🧠 What Are Advisory Shares? A Practical Guide for Startups
- Anne Veerpalu
- Aug 5
- 2 min read

Advisory shares are a way for startups to reward individuals who offer strategic guidance but aren’t on the payroll. Instead of paying in cash, startups provide a small equity stake to advisors whose input can move the business forward. It’s a smart alternative for early-stage companies that want to save cash and still attract high-level expertise.
✅ How Advisory Shares Work
Imagine you’re launching a startup. You meet someone with deep industry knowledge who’s willing to help with introductions, growth strategy, or product feedback. Rather than paying them a fee, you offer a portion of company equity. These advisory shares act as a token of appreciation and a way to align incentives between the company and the advisor.

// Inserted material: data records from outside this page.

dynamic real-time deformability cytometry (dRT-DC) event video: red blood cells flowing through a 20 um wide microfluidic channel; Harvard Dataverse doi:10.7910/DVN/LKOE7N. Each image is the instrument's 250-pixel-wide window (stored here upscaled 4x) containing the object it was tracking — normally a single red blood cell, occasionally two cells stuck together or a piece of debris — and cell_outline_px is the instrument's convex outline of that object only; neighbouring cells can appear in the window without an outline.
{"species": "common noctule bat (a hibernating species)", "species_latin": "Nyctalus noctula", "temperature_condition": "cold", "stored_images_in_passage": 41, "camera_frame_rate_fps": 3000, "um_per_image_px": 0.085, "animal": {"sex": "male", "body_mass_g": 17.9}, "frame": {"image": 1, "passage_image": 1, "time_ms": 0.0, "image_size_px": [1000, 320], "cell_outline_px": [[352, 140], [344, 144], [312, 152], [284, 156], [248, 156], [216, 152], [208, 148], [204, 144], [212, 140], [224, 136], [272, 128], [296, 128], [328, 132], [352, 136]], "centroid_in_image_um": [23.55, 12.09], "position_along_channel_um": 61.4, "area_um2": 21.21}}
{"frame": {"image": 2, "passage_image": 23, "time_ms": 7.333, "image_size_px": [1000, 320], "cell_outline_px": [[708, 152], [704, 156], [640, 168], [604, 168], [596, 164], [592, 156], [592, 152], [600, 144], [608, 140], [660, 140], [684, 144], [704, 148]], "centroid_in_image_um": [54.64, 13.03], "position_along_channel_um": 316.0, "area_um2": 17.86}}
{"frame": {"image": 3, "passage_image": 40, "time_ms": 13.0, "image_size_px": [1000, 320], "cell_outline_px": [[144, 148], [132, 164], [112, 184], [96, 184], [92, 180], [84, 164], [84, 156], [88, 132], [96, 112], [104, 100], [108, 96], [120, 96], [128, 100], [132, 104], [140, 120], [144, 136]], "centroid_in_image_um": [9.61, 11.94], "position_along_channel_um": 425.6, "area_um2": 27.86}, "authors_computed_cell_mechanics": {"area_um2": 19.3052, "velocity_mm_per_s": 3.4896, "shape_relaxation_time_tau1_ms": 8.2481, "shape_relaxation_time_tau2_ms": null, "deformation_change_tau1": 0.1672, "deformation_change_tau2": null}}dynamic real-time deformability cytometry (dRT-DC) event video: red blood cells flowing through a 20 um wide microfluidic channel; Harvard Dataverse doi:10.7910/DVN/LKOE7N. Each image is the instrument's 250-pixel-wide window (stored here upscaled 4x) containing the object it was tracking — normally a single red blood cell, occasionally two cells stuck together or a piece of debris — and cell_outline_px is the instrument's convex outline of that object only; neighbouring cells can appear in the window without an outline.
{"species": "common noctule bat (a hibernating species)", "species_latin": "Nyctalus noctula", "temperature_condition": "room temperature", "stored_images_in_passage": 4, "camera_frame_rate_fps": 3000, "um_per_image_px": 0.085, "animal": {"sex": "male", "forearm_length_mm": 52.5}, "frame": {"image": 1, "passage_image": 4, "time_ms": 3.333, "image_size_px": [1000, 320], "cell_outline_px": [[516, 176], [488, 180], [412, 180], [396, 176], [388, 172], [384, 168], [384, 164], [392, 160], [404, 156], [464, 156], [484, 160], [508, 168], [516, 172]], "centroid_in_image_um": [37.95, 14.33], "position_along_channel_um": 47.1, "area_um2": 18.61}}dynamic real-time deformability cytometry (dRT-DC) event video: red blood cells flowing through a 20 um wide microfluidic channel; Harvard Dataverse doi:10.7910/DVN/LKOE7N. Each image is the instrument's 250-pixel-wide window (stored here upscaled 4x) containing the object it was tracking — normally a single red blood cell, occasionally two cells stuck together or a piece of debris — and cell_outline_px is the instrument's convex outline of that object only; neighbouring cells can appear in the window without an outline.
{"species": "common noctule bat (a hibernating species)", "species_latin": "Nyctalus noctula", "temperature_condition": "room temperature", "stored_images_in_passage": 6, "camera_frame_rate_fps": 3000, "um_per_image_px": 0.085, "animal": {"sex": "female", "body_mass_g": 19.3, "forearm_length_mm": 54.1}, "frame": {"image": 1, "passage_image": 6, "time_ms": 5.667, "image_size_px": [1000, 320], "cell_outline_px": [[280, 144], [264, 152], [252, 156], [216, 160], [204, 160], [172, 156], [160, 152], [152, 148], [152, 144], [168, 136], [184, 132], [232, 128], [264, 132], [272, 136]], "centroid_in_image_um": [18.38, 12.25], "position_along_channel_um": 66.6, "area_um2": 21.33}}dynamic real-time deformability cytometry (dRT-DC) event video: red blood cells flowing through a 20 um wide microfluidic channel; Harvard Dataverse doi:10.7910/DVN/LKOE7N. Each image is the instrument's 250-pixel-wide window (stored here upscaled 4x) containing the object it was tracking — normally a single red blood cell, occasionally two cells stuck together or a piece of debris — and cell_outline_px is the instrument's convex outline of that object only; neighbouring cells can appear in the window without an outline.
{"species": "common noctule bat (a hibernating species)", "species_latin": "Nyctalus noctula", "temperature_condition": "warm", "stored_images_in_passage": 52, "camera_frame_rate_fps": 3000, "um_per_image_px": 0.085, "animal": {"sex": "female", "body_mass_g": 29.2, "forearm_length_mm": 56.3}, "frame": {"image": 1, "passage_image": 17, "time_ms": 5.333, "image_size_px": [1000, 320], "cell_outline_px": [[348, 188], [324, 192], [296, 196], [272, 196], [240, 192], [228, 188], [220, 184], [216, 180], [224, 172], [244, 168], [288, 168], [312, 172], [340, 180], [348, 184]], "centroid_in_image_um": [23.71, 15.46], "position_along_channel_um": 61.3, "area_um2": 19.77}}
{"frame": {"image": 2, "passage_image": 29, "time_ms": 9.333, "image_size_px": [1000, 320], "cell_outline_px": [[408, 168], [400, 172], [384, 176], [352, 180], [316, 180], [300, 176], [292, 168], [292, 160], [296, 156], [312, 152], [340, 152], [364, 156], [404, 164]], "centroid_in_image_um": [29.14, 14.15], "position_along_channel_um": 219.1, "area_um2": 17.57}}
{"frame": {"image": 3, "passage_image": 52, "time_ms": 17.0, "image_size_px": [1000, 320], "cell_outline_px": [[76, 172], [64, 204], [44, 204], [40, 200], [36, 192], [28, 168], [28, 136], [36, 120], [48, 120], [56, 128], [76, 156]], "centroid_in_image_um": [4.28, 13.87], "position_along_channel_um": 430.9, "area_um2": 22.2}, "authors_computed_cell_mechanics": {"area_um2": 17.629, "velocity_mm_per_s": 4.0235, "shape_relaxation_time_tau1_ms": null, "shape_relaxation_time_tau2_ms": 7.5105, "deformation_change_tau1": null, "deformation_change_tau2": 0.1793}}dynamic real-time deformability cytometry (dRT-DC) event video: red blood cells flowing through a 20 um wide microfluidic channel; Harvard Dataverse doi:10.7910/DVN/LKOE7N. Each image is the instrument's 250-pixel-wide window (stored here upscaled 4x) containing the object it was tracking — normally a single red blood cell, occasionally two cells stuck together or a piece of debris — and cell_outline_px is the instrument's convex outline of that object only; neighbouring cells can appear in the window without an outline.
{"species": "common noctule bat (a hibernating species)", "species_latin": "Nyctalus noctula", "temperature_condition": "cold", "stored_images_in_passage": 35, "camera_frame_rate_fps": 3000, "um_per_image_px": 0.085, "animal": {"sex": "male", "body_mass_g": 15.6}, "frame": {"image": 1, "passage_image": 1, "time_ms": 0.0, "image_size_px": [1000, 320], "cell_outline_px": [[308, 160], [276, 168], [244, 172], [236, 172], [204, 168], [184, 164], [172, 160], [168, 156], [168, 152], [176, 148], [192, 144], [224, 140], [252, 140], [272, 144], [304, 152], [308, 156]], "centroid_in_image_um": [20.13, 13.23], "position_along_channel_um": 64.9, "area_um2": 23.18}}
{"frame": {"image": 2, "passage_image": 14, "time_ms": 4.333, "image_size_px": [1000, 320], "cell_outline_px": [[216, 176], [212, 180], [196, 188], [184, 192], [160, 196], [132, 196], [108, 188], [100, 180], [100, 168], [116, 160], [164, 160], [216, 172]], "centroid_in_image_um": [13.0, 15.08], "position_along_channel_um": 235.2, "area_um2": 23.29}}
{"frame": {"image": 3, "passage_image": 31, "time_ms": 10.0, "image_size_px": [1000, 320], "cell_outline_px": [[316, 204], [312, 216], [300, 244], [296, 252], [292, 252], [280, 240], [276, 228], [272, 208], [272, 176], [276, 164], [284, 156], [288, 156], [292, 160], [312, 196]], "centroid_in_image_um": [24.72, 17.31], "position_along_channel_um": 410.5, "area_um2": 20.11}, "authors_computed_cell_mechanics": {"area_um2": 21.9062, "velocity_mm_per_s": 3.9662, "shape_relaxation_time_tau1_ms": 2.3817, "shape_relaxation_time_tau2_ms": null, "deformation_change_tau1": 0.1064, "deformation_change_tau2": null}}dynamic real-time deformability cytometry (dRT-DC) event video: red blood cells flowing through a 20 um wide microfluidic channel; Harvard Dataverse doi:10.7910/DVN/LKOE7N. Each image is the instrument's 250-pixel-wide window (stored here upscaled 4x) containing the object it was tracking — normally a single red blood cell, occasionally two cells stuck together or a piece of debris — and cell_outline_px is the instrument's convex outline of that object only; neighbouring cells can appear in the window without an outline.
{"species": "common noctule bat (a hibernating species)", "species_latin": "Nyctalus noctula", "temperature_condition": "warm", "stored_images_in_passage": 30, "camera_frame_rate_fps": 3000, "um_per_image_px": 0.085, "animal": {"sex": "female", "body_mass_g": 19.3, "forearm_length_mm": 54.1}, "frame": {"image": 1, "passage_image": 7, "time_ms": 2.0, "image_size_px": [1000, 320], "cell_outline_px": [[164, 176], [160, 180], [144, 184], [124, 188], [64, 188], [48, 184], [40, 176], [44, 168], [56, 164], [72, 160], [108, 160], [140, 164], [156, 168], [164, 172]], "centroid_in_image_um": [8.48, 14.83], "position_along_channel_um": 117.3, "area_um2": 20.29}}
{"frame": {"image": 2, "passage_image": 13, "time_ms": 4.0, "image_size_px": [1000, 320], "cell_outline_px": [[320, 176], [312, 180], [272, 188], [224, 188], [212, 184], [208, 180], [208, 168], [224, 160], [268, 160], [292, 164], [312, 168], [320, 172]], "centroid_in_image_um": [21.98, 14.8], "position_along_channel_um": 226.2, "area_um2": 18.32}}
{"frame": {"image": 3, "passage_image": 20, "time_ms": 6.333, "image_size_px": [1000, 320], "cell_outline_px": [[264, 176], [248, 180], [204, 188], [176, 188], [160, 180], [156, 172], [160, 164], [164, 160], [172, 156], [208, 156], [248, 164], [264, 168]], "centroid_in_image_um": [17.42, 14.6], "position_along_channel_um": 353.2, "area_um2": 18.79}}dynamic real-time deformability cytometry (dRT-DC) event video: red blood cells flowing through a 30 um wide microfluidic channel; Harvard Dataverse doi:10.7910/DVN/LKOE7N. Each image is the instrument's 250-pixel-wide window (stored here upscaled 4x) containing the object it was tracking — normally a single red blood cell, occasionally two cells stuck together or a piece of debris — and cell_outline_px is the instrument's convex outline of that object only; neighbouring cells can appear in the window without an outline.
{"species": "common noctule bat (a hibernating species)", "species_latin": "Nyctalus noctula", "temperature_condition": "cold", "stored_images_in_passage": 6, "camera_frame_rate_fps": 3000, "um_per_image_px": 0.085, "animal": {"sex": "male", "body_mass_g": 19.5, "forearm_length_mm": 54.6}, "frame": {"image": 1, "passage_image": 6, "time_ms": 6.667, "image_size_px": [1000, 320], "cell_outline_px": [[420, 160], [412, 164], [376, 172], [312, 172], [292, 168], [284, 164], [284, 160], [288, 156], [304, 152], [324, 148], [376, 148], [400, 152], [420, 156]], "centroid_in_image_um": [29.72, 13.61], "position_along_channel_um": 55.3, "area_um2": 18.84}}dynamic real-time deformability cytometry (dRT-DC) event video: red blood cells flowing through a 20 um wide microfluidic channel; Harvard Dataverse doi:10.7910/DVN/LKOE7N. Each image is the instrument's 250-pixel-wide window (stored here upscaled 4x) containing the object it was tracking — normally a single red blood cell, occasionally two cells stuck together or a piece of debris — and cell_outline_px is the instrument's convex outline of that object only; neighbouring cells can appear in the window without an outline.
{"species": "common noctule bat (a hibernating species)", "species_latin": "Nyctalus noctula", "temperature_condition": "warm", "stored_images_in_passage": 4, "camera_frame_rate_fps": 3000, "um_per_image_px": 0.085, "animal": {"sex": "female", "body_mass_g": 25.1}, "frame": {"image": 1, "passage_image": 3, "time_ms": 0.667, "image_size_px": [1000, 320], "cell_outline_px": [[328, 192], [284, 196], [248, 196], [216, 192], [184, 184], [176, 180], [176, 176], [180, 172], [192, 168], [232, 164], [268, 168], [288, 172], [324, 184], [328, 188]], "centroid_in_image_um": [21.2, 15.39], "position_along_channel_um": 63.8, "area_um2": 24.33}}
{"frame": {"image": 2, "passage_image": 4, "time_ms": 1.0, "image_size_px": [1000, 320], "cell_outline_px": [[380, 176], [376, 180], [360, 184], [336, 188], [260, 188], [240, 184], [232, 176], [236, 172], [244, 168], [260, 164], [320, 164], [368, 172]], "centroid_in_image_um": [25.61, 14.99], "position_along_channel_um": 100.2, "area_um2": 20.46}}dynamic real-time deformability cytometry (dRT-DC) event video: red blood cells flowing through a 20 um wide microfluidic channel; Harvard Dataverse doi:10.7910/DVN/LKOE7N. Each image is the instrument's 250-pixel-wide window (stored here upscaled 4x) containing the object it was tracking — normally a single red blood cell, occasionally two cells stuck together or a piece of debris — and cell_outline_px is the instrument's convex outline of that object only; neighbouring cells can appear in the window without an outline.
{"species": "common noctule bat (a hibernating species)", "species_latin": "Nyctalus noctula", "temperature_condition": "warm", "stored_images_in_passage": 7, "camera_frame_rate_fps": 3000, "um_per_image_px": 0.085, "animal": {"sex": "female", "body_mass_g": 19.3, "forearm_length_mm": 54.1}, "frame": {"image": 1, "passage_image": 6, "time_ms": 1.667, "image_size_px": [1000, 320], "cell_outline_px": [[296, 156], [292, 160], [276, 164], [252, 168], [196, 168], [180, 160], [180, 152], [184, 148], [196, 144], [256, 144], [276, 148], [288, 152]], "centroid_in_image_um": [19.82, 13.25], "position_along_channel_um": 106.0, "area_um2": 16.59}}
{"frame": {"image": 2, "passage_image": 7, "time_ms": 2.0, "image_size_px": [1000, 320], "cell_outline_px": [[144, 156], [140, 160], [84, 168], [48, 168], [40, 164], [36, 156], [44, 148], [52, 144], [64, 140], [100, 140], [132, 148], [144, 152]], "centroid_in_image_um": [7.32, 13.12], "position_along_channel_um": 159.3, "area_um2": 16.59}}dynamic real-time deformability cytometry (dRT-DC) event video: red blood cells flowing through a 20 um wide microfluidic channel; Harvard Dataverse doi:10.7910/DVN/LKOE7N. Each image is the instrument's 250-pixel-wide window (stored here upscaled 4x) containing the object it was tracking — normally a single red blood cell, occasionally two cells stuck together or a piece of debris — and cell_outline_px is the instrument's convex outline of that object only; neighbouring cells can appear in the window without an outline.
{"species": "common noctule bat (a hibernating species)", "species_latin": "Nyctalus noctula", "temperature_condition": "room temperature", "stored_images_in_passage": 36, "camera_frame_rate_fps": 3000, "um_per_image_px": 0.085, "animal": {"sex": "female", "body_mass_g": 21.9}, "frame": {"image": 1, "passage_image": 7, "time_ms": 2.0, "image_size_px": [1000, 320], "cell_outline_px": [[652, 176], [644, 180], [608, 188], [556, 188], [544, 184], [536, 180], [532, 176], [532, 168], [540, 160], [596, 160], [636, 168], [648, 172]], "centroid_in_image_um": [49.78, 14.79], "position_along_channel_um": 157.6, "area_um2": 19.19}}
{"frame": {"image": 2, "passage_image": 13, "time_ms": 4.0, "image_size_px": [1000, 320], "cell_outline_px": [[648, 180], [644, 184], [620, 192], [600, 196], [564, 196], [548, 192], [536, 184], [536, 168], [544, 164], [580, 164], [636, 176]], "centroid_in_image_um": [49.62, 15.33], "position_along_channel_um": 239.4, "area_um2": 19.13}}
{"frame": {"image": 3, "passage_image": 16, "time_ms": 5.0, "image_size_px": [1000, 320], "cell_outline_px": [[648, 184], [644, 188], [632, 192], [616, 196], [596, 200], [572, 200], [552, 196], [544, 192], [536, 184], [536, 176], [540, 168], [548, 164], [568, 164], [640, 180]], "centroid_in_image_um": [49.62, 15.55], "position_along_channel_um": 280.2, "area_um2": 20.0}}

Advisory shares can come in the form of:
Common shares
Share options (with vesting)
Convertible instruments (in some cases)
They typically vest over time, just like employee stock options, and often come with a 12–24 month advisory agreement.
💡 Real-Life Scenarios
Tech advisor helps shape product roadmap → gets 0.25% equity
Marketing expert supports go-to-market launch → 0.1–0.2% equity with 12-month vesting
Board-level strategic advisor → may receive 0.5–1.0%, depending on contribution
The key is to match equity grants with the advisor’s expected impact.
💸 Tax Considerations
The tax treatment of advisory shares depends on:
The advisor’s country of tax residence
Whether they’re receiving actual shares, options, or convertible rights
The legal status of the advisor (individual, consultant, company)
Common tax types involved:
Income Tax: If shares are seen as payment for services
Capital Gains Tax: When shares are sold at a profit
VAT (Value-Added Tax): In some jurisdictions, equity-based payment might trigger VAT on the service
Other local taxes: e.g., wealth tax, securities transfer taxes
📌 In some countries (like Estonia), non-employees may still benefit from favorable tax treatment if structured properly. Always consult a tax advisor.
📈 Pros and Cons of Advisory Shares
✅ Benefits
Cost-effective way to bring top talent on board
Aligns long-term goals between startup and advisor
Helps build a strong network early
⚠️ Risks
Giving away too much equity too early
Advisors who don’t deliver after equity is granted
Legal complications if terms are vague or undocumented
To avoid problems:
Use clear advisory agreements
Add vesting schedules
Document expectations and contributions
📊 Should You Use Advisory Shares?
Advisory shares can be an excellent strategic tool—especially when used thoughtfully. They are best suited for early-stage startups that need guidance but can’t afford senior-level retainers. Just make sure you:
Grant the right amount of equity
Set clear performance expectations
Handle tax and legal aspects professionally
Think of them as a long-term partnership—not just a favor.